(Data entries)
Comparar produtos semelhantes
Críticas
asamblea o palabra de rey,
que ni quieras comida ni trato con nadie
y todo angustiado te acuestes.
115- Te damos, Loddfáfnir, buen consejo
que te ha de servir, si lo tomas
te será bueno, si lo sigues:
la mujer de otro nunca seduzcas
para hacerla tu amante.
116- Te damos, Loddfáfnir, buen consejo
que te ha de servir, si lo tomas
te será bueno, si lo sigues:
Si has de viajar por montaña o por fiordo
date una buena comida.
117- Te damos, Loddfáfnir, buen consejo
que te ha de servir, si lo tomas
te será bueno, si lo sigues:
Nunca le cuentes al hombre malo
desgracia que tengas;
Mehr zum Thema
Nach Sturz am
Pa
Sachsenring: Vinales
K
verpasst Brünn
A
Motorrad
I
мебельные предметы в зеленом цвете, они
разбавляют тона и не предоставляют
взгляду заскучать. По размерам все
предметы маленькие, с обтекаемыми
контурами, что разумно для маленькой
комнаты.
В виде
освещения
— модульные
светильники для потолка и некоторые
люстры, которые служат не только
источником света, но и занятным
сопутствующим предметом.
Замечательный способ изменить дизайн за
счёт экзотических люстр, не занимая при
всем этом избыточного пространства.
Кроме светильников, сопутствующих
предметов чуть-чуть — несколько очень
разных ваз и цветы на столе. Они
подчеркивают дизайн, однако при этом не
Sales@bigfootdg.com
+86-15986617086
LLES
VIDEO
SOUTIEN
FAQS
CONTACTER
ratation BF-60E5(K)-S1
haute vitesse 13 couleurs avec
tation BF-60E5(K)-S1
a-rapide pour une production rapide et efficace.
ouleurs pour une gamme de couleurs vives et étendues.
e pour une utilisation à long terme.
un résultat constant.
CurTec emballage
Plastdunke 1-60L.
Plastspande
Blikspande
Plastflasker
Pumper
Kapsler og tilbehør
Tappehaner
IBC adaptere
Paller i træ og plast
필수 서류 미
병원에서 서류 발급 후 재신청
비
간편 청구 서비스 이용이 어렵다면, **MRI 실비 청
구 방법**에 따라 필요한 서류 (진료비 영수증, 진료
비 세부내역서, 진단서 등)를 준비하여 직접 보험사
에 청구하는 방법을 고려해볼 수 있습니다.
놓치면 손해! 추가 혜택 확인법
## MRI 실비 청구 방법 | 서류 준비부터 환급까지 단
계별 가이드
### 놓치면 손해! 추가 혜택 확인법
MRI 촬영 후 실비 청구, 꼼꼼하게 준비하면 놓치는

* Exercise
In your answer, repeat each of the records exactly.

* Answer space
Comparar produtos semelhantes
Críticas
asamblea o palabra de rey,
que ni quieras comida ni trato con nadie
y todo angustiado te acuestes.
115- Te damos, Loddfáfnir, buen consejo
que te ha de servir, si lo tomas
te será bueno, si lo sigues:
la mujer de otro nunca seduzcas
para hacerla tu amante.
116- Te damos, Loddfáfnir, buen consejo
que te ha de servir, si lo tomas
te será bueno, si lo sigues:
Si has de viajar por montaña o por fiordo
date una buena comida.
117- Te damos, Loddfáfnir, buen consejo
que te ha de servir, si lo tomas
te será bueno, si lo sigues:
Nunca le cuentes al hombre malo
desgracia que tengas;
Mehr zum Thema
Nach Sturz am
Pa
Sachsenring: Vinales
K
verpasst Brünn
A
Motorrad
I
мебельные предметы в зеленом цвете, они
разбавляют тона и не предоставляют
взгляду заскучать. По размерам все
предметы маленькие, с обтекаемыми
контурами, что разумно для маленькой
комнаты.
В виде
освещения
— модульные
светильники для потолка и некоторые
люстры, которые служат не только
источником света, но и занятным
сопутствующим предметом.
Замечательный способ изменить дизайн за
счёт экзотических люстр, не занимая при
всем этом избыточного пространства.
Кроме светильников, сопутствующих
предметов чуть-чуть — несколько очень
разных ваз и цветы на столе. Они
подчеркивают дизайн, однако при этом не
Sales@bigfootdg.com
+86-15986617086
LLES
VIDEO
SOUTIEN
FAQS
CONTACTER
ratation BF-60E5(K)-S1
haute vitesse 13 couleurs avec
tation BF-60E5(K)-S1
a-rapide pour une production rapide et efficace.
ouleurs pour une gamme de couleurs vives et étendues.
e pour une utilisation à long terme.
un résultat constant.
CurTec emballage
Plastdunke 1-60L.
Plastspande
Blikspande
Plastflasker
Pumper
Kapsler og tilbehør
Tappehaner
IBC adaptere
Paller i træ og plast
필수 서류 미
병원에서 서류 발급 후 재신청
비
간편 청구 서비스 이용이 어렵다면, **MRI 실비 청
구 방법**에 따라 필요한 서류 (진료비 영수증, 진료
비 세부내역서, 진단서 등)를 준비하여 직접 보험사
에 청구하는 방법을 고려해볼 수 있습니다.
놓치면 손해! 추가 혜택 확인법
## MRI 실비 청구 방법 | 서류 준비부터 환급까지 단
계별 가이드
### 놓치면 손해! 추가 혜택 확인법
MRI 촬영 후 실비 청구, 꼼꼼하게 준비하면 놓치는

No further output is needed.